Exercises to complete:
- 1) Please retype word for word the part of the SNP genotyping text that begins at the words "Amplification was performed" and stops after "(60 °C for 60 s).".
- 2) Render this sentence from the SNP genotyping text in Spanish: "In every assay, controls for the wild type and mutations were included."

(Page text Opens)

Two oligonucleotide probes for each SNP were synthesized. The oligonucleotide corresponding to the wild type was labeled with the fluorescent dye 6-carboxyfluorescein (FAM), and the oligonucleotide corresponding to the mutation was labeled with VIC^TM at the 5' end. The 3' end of the probe carried a dark quencher that suppressed the fluorescence of the reporter dyes. During PCR, fluorescence developed when the oligonucleotide hybridized to perfectly matching DNA and the exonuclease activity of Taq polymerase separated the quencher from the reporter dye. After PCR, the fluorescence yield for the two different dyes was measured and presented in a two-dimensional graph.

Amplification was performed in a final volume of 5 µL containing 0.8 µL of DNA solution at a concentration of 5 ng/µL, 0.1 µL of each primer (100 pmol/µL), 0.1 µL of each probe (100 pmol/µL), 2.5 µL of TaqMan Universal PCR Master Mix (Perkin-Elmer), and 1.3 µL of distilled water. In every assay, controls for the wild type and mutations were included. Reaction mixtures were loaded into 384-well plates and placed in an ABI Prism Sequence Detector 7900 (Applied Biosystems). The PCR conditions were as follows: initial denaturation at 95 °C for 10 min, followed by 45 cycles of denaturation (95 °C for 15 s), annealing, and extension in one step (60 °C for 60 s).

(Page text Closes)
(Dataset Opens)

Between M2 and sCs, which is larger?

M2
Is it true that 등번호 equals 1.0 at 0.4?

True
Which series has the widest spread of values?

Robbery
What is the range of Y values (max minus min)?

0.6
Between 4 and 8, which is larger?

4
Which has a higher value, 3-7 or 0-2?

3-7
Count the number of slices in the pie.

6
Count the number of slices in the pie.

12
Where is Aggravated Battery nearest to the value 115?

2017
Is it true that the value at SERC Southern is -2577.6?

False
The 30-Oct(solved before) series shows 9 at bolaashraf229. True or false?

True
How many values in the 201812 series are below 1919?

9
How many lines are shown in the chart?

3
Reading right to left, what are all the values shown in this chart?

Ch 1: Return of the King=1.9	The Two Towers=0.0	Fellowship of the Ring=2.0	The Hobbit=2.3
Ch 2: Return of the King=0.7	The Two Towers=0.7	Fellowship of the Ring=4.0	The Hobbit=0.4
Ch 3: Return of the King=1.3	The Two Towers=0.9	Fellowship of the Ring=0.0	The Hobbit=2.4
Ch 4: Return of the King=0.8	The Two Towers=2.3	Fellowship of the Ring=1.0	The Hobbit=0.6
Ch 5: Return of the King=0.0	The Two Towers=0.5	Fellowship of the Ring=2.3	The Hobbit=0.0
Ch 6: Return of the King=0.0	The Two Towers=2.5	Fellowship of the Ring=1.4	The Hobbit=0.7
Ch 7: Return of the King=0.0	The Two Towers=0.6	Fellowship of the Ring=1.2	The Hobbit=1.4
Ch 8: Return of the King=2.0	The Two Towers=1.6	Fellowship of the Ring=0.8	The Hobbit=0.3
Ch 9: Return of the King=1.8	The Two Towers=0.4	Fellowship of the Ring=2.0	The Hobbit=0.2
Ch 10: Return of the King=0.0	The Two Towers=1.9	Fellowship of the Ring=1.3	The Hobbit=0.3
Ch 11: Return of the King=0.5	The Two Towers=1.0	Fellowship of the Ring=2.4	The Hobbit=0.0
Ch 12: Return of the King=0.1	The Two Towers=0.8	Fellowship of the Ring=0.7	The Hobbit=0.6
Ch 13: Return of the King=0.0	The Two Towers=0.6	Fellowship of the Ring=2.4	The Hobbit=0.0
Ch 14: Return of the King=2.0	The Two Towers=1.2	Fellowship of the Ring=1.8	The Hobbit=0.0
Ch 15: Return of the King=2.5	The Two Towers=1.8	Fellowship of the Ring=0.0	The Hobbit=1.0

(Dataset Closes)

Results of the tasks:
- 1)
Amplification was performed in a final volume of 5 µL containing 0.8 µL of DNA solution at a concentration of 5 ng/µL, 0.1 µL of each primer (100 pmol/µL), 0.1 µL of each probe (100 pmol/µL), 2.5 µL of TaqMan Universal PCR Master Mix (Perkin-Elmer), and 1.3 µL of distilled water. In every assay, controls for the wild type and mutations were included. Reaction mixtures were loaded into 384-well plates and placed in an ABI Prism Sequence Detector 7900 (Applied Biosystems). The PCR conditions were as follows: initial denaturation at 95 °C for 10 min, followed by 45 cycles of denaturation (95 °C for 15 s), annealing, and extension in one step (60 °C for 60 s).

- 2) En cada ensayo se incluyeron controles para el tipo silvestre y para las mutaciones.